This post is a follow up from our September 22nd post – Cattle Technical Analysis.
Although it is taking longer than we would like, everything is still going to plan with the cattle futures price outlook. After carving out the suggested top in previous posts, price action has mapped out a clear, initial 5-wave decline in Wave A, then countered with a deep retracement in Wave B; however, prices never violated the critical resistance for the interpretation ($114.05).
This sets the stage for another decline in Wave C of (2). Look for prices to target the 102.60-105.20 area. These levels are defined by the common Fibonacci retacements of wave (1) and the Fibonacci multiples of Wave A. In addition, the previous fourth wave of one lesser degree terminated near $102.05, increasing the probability that prices will fall to the 50% retracement level ($102.60 on a close only chart). If/When this occurs, it will be an excellent opportunity to add long coverage to a position.
We believe the long-term bottom is in place. However, even if we were wrong, and the previous rally from April to mid-August was proven to be wave (A) of an (A)-(B)-(C) correction, we should still see a new price extreme to the upside (in a wave (C)). This makes buying the retracement a lower-risk, high probability proposition.

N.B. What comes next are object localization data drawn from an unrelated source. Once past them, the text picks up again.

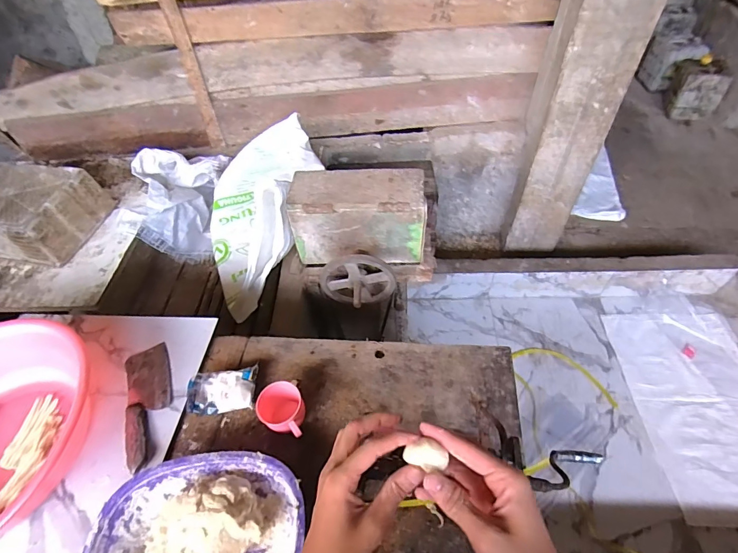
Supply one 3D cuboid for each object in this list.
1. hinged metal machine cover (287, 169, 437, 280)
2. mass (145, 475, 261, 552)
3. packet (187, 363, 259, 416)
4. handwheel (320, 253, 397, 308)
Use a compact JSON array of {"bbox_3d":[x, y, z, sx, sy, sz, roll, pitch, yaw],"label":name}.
[{"bbox_3d":[-0.007,-0.152,1.087,0.368,0.247,0.147,5,51,7],"label":"hinged metal machine cover"},{"bbox_3d":[-0.242,0.376,0.567,0.164,0.072,0.112,-27,54,-18],"label":"mass"},{"bbox_3d":[-0.274,0.212,0.731,0.127,0.037,0.081,-4,50,0],"label":"packet"},{"bbox_3d":[-0.029,0.034,1.033,0.196,0.180,0.092,0,50,3],"label":"handwheel"}]

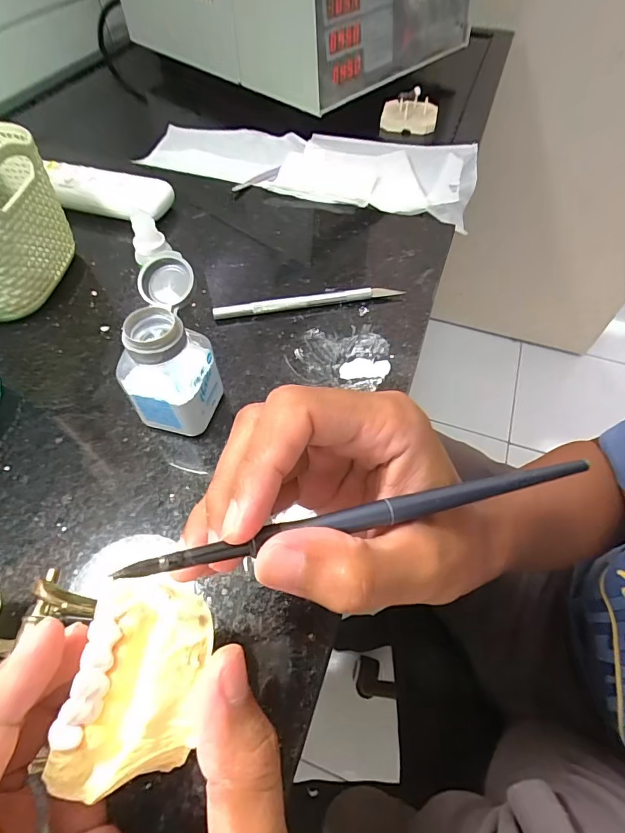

Getting a closer look at the hourly chart, you can see the clear subdivided waves and the expected zig-zag price action. Critical resistance for this interpretation is well defined. If we can take out the previous swing low of $109.80, that will build confidence in the forecast. Targets include the $105-area and then $102.5-area. The level of $105 is clustered by the Fibonacci mutliple of where Wave C = 1.382*Wave A and the 38.2% retracement of larger Wave (1).
The $102.50 area is clustered by the 50% retracement of Wave (1) (a more common occurrence than 38.2%). Moreover, it’s closer to the terminus of the previous 4th wave of one lesser degree (guideline of depth of corrective waves). If/when this occurs, it will be important to analyze slope and momentum to add confidence in stepping into a market that will feel like it is making new lows.
Combining With More Widely Used Technical Indicators
Prices have finally broken below the midpoint of the Donchian channel. This bolsters our confidence in the forecasts. It should be noted that the Donchian channel coiled a bit in recent times; this is often a precursor to price and volatility expansion.
On the price rally in Wave B, RSI failed to get above the 60 level, confirming the intermediate downtrend is still intact. Minor bearish divergence in Stochastics with RSI staying below 60 on the counter-trend rally is a nice sell signal.
Looking at our multiple moving average chart, you can see that prices have accelerated below all the moving averages (5-day through 60-day) and the shorter-term MA’s are now sloped lower with the long-term ones flat. That being said, the ADX is in dormant territory, suggesting moving average systems are less reliant. If we get continued downside price action and the ADX rises above 20, it is often a sign that a persistent price trend is beginning; however, that is not expected given our outlook that this price decline is a buying opportunity within a larger uptrend.
The market is giving signals to be short this market. The “trend is your friend” and it appears the intermediate downtrend is re-establishing itself. Using the rules of Elliott wave theory, the market shows a clear, well-defined critical resistance level to which short positions can measure risk against downside forecasts (opinions).
Taking the long-term view, our interpretation is that the long-term trend turned higher earlier this year and the longer-term bottom is in place. If/when we get a price retracement back to the 103-105 area in wave C, and momentum is waning, it will be an excellent opportunity to add long coverage.